Supported Load Balancers:
- External Application Load Balancer
- Internal Application Load Balancers
Enforcer Setup Instructions:
- Create a Network Endpoint Group for selected Region (Computer Engine -> Network endpoint groups):
- NEG type: Private Service Connect NEG (Regional)
- Target: Published service
- Target service: copy Service Link for the selected Region (provided by HUMAN).
- Network: select Load Balancer network
- HUMAN will need to accept the Client’s connection and allow access to published Service
- Create a Regional backend service (Network Services -> Load balancing -> Backends)
- Select “Regional backend service”
- Select Region (Backend Region must match NEG Region)
- Backend type: Private Service Connect NEG
- Protocol: HTTP/2
- New Backend: select NEG created in Step #1
Here are the equivalent gcloud commands:
gcloud compute backend-services create psc-svc-ext-backend \
--load-balancing-scheme EXTERNAL_MANAGED \
--enable-logging \
--protocol HTTP2 \
--project $CUSTOMER_PROJECT \
--region us-west1
gcloud compute backend-services add-backend psc-svc-ext-backend \
--project $CUSTOMER_PROJECT \
--network-endpoint-group neg-enforcer-us-west-1 \
--network-endpoint-group-region us-west1
- Get Load Balancer “forwarding rule” link:
- In “gcloud” console type the following command:
gcloud compute forwarding-rules describe [FORWARDING-RULE] –region=[REGION] –project=[PROJECT] –format ‘value(selfLink) ‘ - Replace:
- [FORWARDING-RULE] with Load Balancer Forwarding Rule name
- [REGION] with Load Balancer Region
- [PROJECT] with Load Balancer Project
- Save “selfLink” value you see on the screen.
- In “gcloud” console type the following command:
- Get Regional backend service link:
- In “gcloud” console type the following command:
gcloud compute backend-services describe [BACKEND] –region=[REGION] –project=[PROJECT] - Replace:
- [BACKEND] with Regional backend service name, created in Step #3
- [REGION] with Load Balancer Region
- [PROJECT] with Load Balancer Project
- Search and save “selfLink” value.
- In “gcloud” console type the following command:
- Adjust enforcer.yaml file (provided by HUMAN):
- Replace forwardingRules link with selfLink from Step #4
- Replace service link with selfLink from Step #5
- Adjust “metadata” section:
- app_id / auth_token: Application ID / AppId and Token / Auth Token can be found in the Portal, in the “Applications” section.
- cookie_secret: Cookie Encryption Key can be found in the portal, in the “Policies” section.
- remote_config_auth_token: The token used to authenticate the enforcer with the HUMAN remote configuration service.

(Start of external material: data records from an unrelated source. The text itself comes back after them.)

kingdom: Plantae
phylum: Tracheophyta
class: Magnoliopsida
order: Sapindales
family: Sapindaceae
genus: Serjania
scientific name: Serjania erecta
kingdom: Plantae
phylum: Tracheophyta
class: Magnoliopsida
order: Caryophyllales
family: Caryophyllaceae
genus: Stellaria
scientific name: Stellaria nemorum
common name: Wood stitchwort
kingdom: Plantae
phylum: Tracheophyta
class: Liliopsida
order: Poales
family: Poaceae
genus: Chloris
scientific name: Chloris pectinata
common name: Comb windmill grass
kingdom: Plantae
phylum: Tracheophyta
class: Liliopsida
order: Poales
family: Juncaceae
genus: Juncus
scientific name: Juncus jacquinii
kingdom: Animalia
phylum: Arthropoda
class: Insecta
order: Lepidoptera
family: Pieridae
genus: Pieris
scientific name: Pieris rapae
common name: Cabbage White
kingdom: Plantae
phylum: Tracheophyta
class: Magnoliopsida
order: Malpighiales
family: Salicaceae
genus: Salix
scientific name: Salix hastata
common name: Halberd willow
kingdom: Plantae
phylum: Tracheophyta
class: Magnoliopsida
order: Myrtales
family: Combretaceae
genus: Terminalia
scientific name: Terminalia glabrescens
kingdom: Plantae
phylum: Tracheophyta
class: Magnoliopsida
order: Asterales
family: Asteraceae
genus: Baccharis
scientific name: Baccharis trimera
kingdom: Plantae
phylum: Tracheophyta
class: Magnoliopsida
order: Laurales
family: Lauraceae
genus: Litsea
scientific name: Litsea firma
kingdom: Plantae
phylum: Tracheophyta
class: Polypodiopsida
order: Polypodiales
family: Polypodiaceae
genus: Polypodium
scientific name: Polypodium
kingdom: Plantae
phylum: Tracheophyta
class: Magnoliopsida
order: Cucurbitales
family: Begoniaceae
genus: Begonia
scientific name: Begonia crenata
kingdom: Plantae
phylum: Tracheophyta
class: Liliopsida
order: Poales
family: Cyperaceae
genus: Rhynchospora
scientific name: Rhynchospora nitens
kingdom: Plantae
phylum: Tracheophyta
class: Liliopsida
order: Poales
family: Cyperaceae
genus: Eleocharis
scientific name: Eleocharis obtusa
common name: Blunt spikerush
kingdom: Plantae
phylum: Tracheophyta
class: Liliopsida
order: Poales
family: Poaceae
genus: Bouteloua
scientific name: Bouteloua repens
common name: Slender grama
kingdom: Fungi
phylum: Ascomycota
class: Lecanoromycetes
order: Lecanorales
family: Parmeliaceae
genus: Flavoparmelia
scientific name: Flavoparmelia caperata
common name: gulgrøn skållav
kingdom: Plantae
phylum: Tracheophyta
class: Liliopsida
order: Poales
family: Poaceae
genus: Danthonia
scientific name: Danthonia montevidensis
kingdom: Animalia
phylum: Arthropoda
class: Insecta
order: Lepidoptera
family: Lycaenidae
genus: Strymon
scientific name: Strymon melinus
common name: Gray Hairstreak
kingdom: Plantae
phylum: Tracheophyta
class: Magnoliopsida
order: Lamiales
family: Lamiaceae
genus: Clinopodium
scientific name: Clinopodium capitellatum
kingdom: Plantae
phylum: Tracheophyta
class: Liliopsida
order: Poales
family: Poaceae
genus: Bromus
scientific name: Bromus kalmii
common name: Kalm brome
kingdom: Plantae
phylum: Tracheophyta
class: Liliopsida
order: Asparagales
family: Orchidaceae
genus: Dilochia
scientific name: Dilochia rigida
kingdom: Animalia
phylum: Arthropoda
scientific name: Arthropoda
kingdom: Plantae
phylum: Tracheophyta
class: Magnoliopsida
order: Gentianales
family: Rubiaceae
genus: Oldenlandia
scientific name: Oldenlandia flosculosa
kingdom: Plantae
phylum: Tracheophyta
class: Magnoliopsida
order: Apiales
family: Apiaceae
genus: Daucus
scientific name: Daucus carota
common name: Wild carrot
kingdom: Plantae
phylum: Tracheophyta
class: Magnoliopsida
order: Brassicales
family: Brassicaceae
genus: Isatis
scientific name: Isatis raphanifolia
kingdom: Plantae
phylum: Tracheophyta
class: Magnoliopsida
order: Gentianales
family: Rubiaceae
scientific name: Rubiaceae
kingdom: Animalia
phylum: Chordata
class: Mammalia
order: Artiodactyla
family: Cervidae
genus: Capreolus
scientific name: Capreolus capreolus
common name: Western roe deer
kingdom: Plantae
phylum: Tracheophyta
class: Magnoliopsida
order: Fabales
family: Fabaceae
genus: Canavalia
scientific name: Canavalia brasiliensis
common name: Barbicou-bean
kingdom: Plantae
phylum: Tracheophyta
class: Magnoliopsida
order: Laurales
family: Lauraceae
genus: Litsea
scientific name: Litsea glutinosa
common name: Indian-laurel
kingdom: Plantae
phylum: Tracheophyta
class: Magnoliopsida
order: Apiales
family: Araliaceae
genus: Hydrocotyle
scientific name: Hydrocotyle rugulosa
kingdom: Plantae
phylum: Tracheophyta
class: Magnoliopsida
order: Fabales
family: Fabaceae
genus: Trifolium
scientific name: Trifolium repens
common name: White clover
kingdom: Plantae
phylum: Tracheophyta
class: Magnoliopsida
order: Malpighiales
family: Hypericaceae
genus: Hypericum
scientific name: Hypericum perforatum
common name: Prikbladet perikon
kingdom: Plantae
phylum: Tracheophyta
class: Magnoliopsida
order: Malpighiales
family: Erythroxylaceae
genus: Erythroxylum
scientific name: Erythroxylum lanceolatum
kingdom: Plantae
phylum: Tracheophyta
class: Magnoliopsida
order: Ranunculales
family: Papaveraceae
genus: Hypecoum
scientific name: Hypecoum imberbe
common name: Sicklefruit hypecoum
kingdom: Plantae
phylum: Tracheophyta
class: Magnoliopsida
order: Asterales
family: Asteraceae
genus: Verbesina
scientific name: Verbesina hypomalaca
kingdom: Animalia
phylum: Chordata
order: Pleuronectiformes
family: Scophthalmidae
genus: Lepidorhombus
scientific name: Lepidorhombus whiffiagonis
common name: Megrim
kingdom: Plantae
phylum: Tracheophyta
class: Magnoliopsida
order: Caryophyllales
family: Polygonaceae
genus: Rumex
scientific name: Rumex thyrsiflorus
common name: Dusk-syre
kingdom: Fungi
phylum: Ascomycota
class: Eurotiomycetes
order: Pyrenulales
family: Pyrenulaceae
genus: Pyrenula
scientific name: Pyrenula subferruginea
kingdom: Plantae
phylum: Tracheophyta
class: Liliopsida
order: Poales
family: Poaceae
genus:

- Adjust “celExpression” section to include / exclude particular requests from sending to the Enforcer. Please refer to “CEL matcher language” reference page: https://cloud.google.com/service-extensions/docs/cel-matcher-language-reference
- Finally configure HUMAN Enforcer traffic extension:
- In “gcloud” console type the following command:
gcloud service-extensions lb-traffic-extensions import traffic-ext –source=enforcer.yaml –location=[REGION] –project=[PROJECT] - Replace:
- [REGION] with Load Balancer Region
- [PROJECT] with Load Balancer Project
- In “gcloud” console type the following command:
Benefits of the integration
- Improves security by keeping malicious traffic away from the web servers;
- Enhances user experience – faster load time given decreased web server traffic; and,
- Creates potential cost savings since fewer web servers may be required (assuming the message cost of callouts does not offset the savings).
Conclusion
The integration of HUMAN Security with Google Cloud’s Service Extensions callouts marks a significant advancement in the fight against online fraud and abuse. By combining the scalability and performance of Google Cloud’s infrastructure with HUMAN Security’s advanced threat detection capabilities, customers can now proactively protect their applications and users from a wide range of cyber threats. This partnership not only simplifies security management but also empowers organizations to foster trust, safeguard their digital assets, and ensure a seamless online experience for their customers. As the threat landscape continues to evolve, this integration serves as a testament to the power of collaboration in building a more secure and resilient digital ecosystem.